Nel febbraio 2018, Savoca è ritornato a Palermo. A giugno, accompagnava già Leandro Greco, il nipote del “Papa” in quel momento capo del mandamento, a un summit con Calogero Lo Piccolo, al vertice del mandamento di Tommaso Natale. E quella volta Savoca non era soltanto un accompagnatore, partecipò anche al summit. Qualche tempo dopo, incontrò invece un altro pezzo da novanta di Cosa nostra, Michele Micalizzi, autorevole mafioso di Partanna Mondello: quella volta c’era da sistemare una lite fra ex coniugi. I mafiosi sono tornati a svolgere la loro funzione criminale di sempre, la mediazione. Per questioni piccoli e grandi. Savoca e Micalizzi si incontrarono al bar Oceania.

L’indagine

Le intercettazioni disposte dalla procuratrice aggiunta Marzia Sabella, dalle sostitute Francesca Mazzocco e Francesca Dessì, hanno continuato a raccontare la vita quotidiana di Cosa nostra oggi. Savoca decise di sospendere un esattore del pizzo che non dava più garanzie di serietà. Non ci sono più i mafiosi di una volta. Scoppiò anche un caso per il mancato mantenimento della famiglia del detenuto Amedeo Florulli, anche lui mafioso e come tale coperto dalla cassa assistenza di Cosa nostra. Pure il welfare mafioso è in crisi. E allora qualcuno invocava “Gaetano” perché mettesse tutto a posto. Da buon capo del mandamento, Savoca avrebbe curato anche l’inserimento di alcuni nomi di fiducia «in una cooperativa della ferrovia», così dicevano nelle intercettazioni.

L’omicidio

Cosa nostra continua ad esercitare una pressione profonda nella zona orientale della città. Un segnale preoccupante era arrivato con l’omicidio di Giancarlo Romano, ucciso il 26 febbraio scorso.
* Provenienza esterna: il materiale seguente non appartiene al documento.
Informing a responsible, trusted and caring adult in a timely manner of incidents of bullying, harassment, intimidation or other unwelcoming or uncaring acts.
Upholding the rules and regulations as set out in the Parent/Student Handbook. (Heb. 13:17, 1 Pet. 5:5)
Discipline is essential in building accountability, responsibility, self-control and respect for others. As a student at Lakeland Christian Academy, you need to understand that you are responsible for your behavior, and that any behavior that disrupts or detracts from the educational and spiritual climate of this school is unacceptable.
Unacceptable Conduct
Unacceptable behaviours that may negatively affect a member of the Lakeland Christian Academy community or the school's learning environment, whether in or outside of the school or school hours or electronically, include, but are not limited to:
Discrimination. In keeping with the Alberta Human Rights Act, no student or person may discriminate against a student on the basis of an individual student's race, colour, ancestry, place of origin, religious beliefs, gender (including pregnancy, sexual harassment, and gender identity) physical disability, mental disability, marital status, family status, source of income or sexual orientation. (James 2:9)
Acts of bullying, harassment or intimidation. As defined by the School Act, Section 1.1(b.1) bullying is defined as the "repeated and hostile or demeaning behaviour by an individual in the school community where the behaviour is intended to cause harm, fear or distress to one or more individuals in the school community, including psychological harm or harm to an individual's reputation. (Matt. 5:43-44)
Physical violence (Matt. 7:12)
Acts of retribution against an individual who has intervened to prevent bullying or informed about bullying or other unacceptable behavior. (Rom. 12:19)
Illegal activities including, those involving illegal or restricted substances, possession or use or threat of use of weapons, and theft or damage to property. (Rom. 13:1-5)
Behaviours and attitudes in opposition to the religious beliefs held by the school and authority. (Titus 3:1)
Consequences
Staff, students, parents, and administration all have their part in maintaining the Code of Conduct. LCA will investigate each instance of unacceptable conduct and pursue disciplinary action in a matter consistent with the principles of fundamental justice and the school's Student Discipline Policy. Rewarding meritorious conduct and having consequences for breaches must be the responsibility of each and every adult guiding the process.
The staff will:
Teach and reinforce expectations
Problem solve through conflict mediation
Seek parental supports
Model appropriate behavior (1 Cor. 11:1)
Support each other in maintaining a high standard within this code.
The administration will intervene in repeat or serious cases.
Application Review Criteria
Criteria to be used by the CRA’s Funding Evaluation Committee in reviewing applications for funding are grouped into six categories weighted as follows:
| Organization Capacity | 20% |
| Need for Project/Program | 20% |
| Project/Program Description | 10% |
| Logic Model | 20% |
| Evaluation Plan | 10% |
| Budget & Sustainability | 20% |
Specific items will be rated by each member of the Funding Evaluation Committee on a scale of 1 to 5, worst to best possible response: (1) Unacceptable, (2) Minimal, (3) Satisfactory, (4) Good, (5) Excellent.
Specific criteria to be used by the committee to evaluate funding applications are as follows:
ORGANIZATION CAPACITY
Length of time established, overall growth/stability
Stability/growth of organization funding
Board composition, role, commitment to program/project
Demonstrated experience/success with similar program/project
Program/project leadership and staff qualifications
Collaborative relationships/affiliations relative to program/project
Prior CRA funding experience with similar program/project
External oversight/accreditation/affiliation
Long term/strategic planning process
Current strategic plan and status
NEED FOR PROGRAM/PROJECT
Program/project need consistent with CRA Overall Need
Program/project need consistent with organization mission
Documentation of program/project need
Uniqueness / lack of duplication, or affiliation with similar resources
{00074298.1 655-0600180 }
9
“Noi abbiamo degli scopi, abbiamo degli ideali dentro che non dobbiamo fare morire mai…– diceva a gran voce Romano un sera di fine ottobre dell’anno scorso, intercettato dai carabinieri del nucleo Investigativo mentre parlava ad alcuni complici – e preghiamo il Signore che certe cose non finiscano mai… noi sappiamo perché siamo contro lo Stato, contro la polizia». Faceva una pausa e arringava ancora: “Il nostro è tutto un altro mondo, quello che vogliono fare loro è invece confondere la delinquenza con i nostri ideali – si scagliava contro i giornalisti che scrivono di mafia – perché la delinquenza serve a portare l’opinione pubblica a favore loro». I padrini provano a rifarsi un’immagine, rilanciando l’impostura che la vera Cosa nostra è la mafia buona. «Non è quello che ho vissuto che mi ha fatto diventare quello che sono – sosteneva Romano – perché ci sono nato. Quello che ho vissuto certamente mi ha dato delle esperienze, mi ha dato il carattere, ma ci sono nato, cioè io pure se ero a Milano ero così”.